Description
You are given three n × n matrices A, B and C. Does the equation A × B = C hold true?
Input
The first line of input contains a positive integer n (n ≤ 500) followed by the the three matrices A, B and C respectively. Each matrix’s description is a block of n × n integers.

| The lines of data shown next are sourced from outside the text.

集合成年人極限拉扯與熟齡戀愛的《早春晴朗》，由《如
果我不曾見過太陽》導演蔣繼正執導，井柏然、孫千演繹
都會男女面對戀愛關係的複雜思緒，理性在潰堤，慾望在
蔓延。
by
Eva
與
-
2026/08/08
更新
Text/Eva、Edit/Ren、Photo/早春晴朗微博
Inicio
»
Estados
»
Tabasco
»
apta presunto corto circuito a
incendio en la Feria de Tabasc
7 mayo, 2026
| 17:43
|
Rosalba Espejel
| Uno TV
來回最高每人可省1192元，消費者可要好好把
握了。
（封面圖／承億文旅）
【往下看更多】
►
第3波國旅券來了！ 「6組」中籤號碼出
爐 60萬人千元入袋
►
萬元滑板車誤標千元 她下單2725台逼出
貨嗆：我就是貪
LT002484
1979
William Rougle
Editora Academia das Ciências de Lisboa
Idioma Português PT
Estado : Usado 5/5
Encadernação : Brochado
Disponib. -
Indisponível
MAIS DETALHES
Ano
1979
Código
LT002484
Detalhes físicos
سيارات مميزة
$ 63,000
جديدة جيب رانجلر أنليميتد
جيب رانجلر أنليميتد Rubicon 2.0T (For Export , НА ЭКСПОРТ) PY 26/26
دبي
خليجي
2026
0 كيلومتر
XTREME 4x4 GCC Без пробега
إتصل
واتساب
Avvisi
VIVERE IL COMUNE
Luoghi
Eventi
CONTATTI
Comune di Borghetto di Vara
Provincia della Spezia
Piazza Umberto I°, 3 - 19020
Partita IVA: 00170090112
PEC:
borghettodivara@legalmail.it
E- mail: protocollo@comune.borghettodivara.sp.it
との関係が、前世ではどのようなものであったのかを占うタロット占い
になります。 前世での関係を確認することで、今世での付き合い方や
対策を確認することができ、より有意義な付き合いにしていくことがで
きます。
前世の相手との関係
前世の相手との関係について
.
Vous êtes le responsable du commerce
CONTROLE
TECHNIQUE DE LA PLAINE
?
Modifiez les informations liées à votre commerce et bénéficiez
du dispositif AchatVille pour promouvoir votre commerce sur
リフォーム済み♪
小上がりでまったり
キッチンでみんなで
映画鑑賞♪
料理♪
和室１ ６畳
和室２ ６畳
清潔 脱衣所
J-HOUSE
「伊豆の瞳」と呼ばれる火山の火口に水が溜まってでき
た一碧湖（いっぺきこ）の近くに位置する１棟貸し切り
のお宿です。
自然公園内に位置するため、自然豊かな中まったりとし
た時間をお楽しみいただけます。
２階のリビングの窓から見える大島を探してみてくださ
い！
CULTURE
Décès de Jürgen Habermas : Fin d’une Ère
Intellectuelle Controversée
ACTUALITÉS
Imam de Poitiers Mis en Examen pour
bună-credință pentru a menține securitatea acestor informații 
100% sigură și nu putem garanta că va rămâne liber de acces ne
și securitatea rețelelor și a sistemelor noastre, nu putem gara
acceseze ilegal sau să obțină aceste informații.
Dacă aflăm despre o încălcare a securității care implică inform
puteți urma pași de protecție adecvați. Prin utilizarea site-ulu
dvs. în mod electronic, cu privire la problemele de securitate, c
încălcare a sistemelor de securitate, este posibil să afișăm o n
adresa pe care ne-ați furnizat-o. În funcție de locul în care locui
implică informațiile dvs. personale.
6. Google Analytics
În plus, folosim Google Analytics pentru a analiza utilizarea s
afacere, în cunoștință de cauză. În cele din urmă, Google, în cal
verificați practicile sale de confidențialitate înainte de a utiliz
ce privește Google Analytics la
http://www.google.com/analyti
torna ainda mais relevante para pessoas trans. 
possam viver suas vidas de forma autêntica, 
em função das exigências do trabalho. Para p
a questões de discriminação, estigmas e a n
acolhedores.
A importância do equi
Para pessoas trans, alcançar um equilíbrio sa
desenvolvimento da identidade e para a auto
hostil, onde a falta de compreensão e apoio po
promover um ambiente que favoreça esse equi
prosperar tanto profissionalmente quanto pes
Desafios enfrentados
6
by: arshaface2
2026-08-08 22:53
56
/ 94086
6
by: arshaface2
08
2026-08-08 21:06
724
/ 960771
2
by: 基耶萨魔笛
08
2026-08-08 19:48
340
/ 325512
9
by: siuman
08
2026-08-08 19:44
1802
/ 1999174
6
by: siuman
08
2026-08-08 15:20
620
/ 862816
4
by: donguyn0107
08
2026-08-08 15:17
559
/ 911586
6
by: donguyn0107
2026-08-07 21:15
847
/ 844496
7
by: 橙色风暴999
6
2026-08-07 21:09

It guarantees that the elements of A and B are less than 100 in absolute value and elements of C are less than 10,000,000 in absolute value.
Output
Output “YES” if the equation holds true, otherwise “NO”.
Sample Input
2
1 0
2 3
5 1
0 8
5 1
10 26
Sample Output
YES
Hint
Multiple inputs will be tested. So O(n^3) algorithm will get TLE.
注意:只需要判断是否一样
如果A*B=C 那么 A*(B*R)=C*R
用一个随机数组(R)当做矩阵然后再乘即可变为O(n^2)
code:
//By Menteur_Hxy
#include<cstdio>
#include<iostream>
#include<algorithm>
#include<cstring>
#include<cstdlib>
#define ll long long
#define f(a,b,c) for(int a=b;a<=c;a++)
using namespace std;
inline ll rd() {
ll x=0,fla=1; char c=' ';
while(c>'9'|| c<'0') {if(c=='-') fla=-fla; c=getchar();}
while(c<='9' && c>='0') x=x*10+c-'0',c=getchar();
return x*fla;
}
const int MAX=1010;
const int INF=0x3f3f3f3f;
int n;
int a[MAX][MAX],b[MAX][MAX],c[MAX][MAX],ans1[MAX],ans2[MAX],rnd[MAX];
void mul(int a[MAX],int b[MAX][MAX],int c[MAX]) {
int reg[MAX];
f(i,1,n) {
reg[i]=0;
f(j,1,n) reg[i]+=a[j]*b[j][i];
}
f(i,1,n) c[i]=reg[i];
}
bool jud() {
f(i,1,n) if(ans1[i]!=ans2[i]) return 0;
return 1;
}
int main() {
f(i,1,MAX) rnd[i]=rand();
while(scanf("%d",&n)==1) {
f(i,1,n) f(j,1,n) a[i][j]=rd();
f(i,1,n) f(j,1,n) b[i][j]=rd();
f(i,1,n) f(j,1,n) c[i][j]=rd();
mul(rnd,a,ans1);mul(ans1,b,ans1);mul(rnd,c,ans2);
if(jud()) printf("YES\n");
else printf("NO\n");
}
return 0;
}